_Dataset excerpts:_
_____

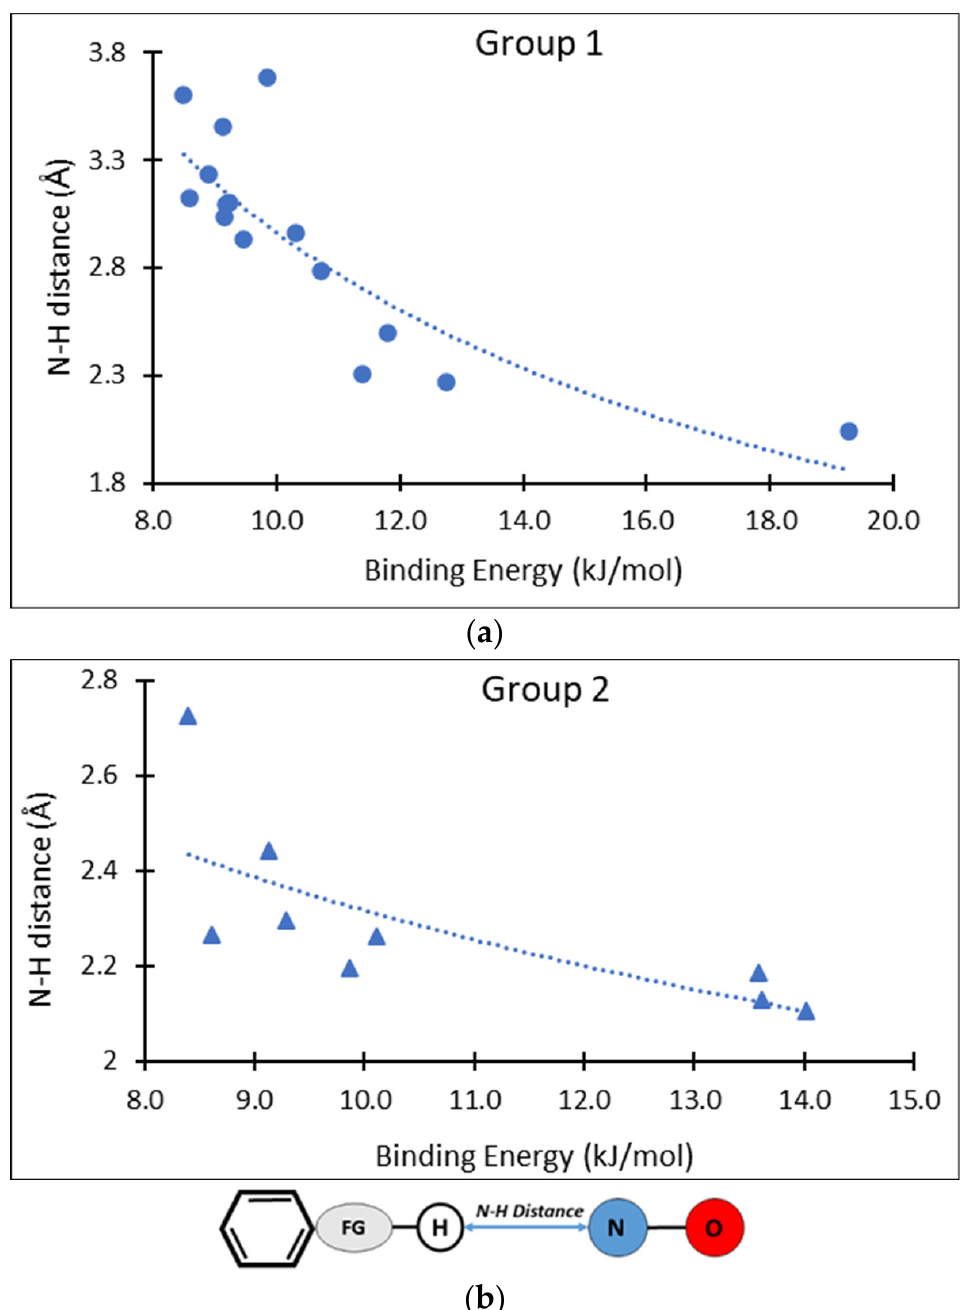
Figure 3. RI-DSD-BLYP/def2-TZVPP optimized geometries for the 10 most energetically favorable dimers.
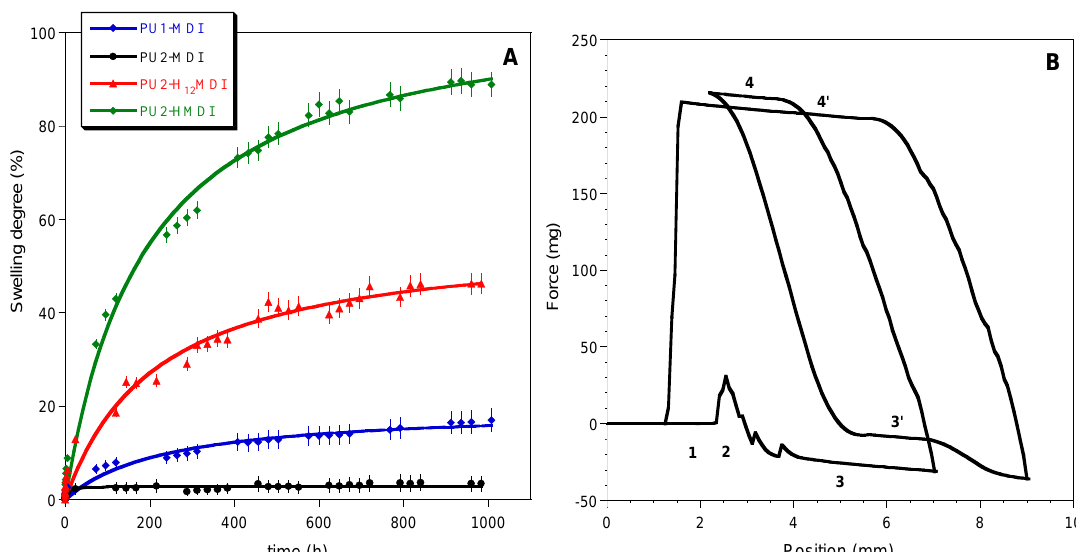
Figure 6. Curves of swelling in water ( A ); dynamic contact angle cycles of immersion for PU1-MDI when using the Wilhelmy plate method ( B ). In figure B, numbers 1 to 4 indicate the position of the plate with respect to the liquid: 1—Out of the liquid; 2—Point of touch of the sample with the liquid; 3—Immersion into the liquid ( θ adv I cycle); 4—Emersion from the liquid ( θ rec I cycle); 3’—Immersion into the liquid ( θ adv II cycle); 4’—Emersion from the liquid ( θ rec II cycle).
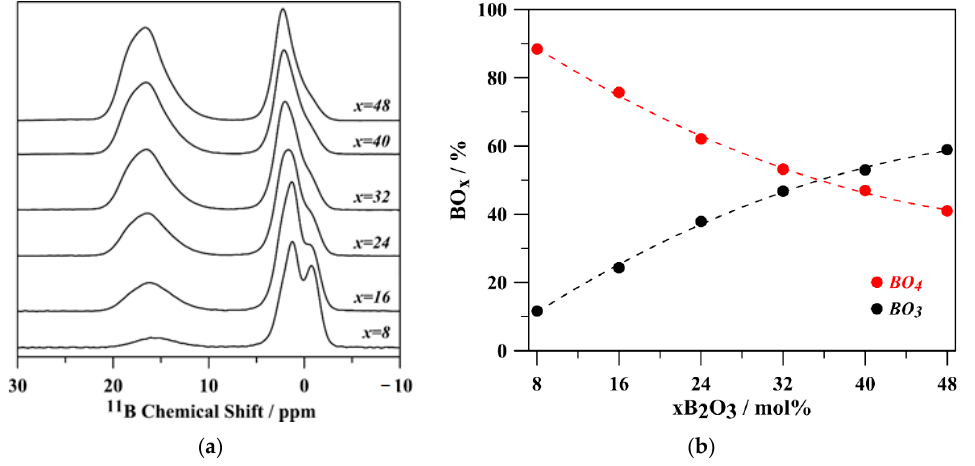
Figure 5. ( a ) The 11 B MAS NMR spectra of the glass series (100 − x)[0.4Na 2 O-0.2Nb 2 O 5 -0.4P 2 O 5 ]- xB 2 O 3 . ( b ) Relative number of BO 4 and BO 3 structural units obtained by the decomposition of 11 B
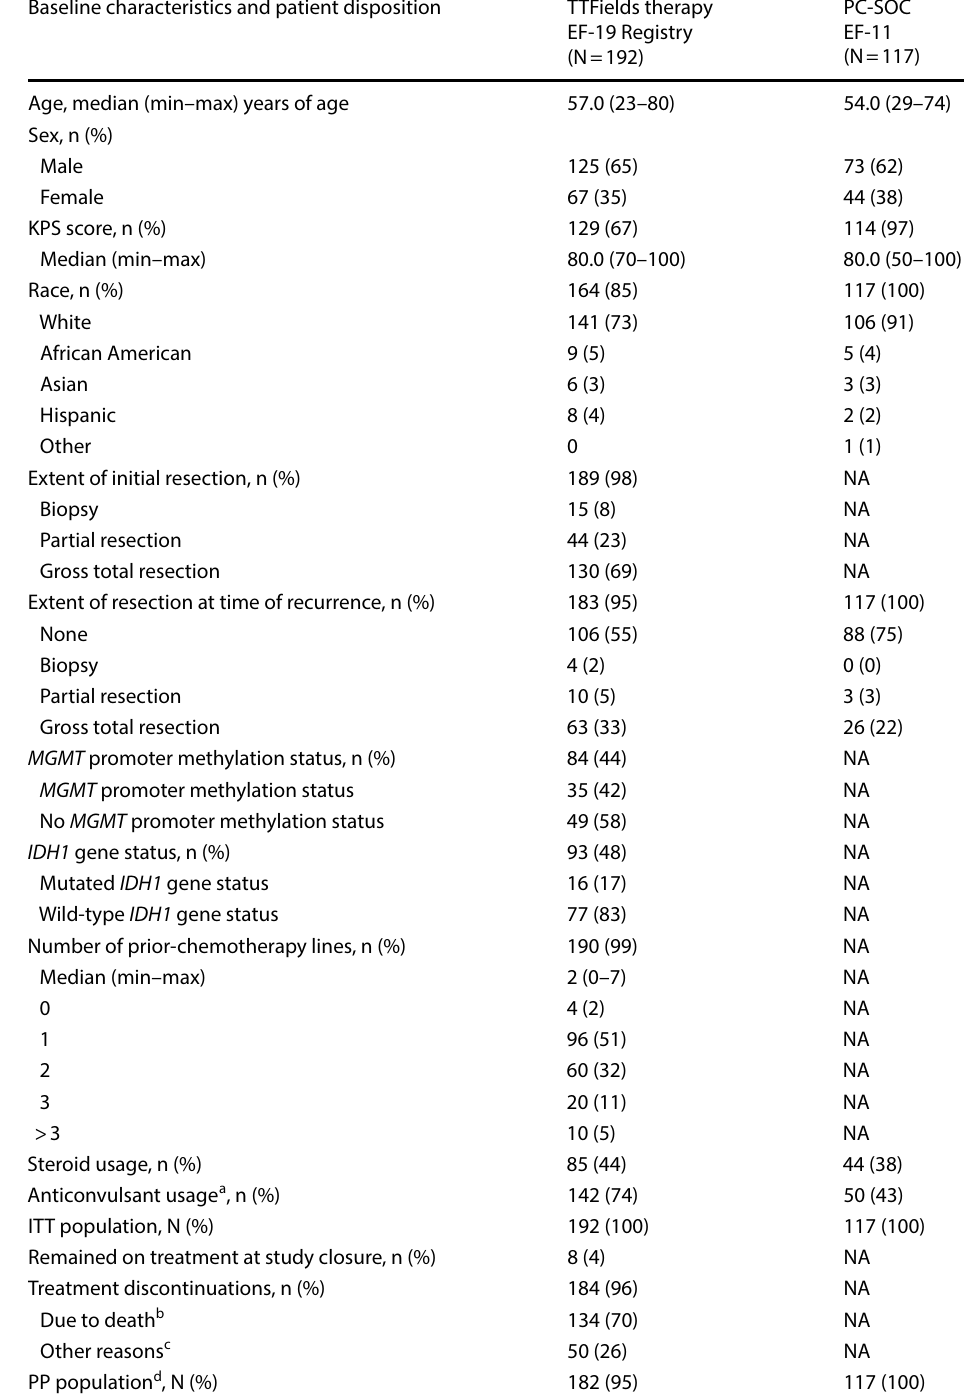
Baseline characteristics and patient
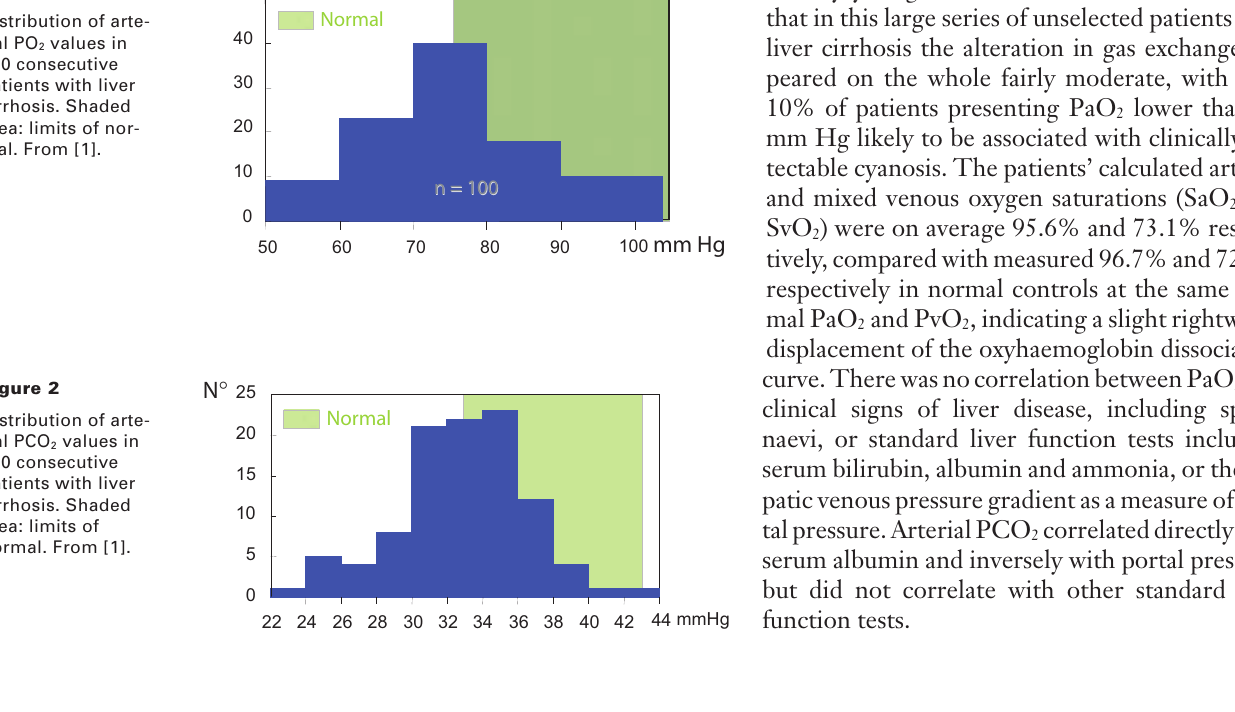
Distribution of arte- rial PO 2 values in 100 consecutive patients with liver cirrhosis. Shaded area: limits of nor- mal. From [1].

_____

Where a line of the records holds the word "with", copy that line.

Figure 6. Curves of swelling in water ( A ); dynamic contact angle cycles of immersion for PU1-MDI when using the Wilhelmy plate method ( B ). In figure B, numbers 1 to 4 indicate the position of the plate with respect to the liquid: 1—Out of the liquid; 2—Point of touch of the sample with the liquid; 3—Immersion into the liquid ( θ adv I cycle); 4—Emersion from the liquid ( θ rec I cycle); 3’—Immersion into the liquid ( θ adv II cycle); 4’—Emersion from the liquid ( θ rec II cycle).
Distribution of arte- rial PO 2 values in 100 consecutive patients with liver cirrhosis. Shaded area: limits of nor- mal. From [1].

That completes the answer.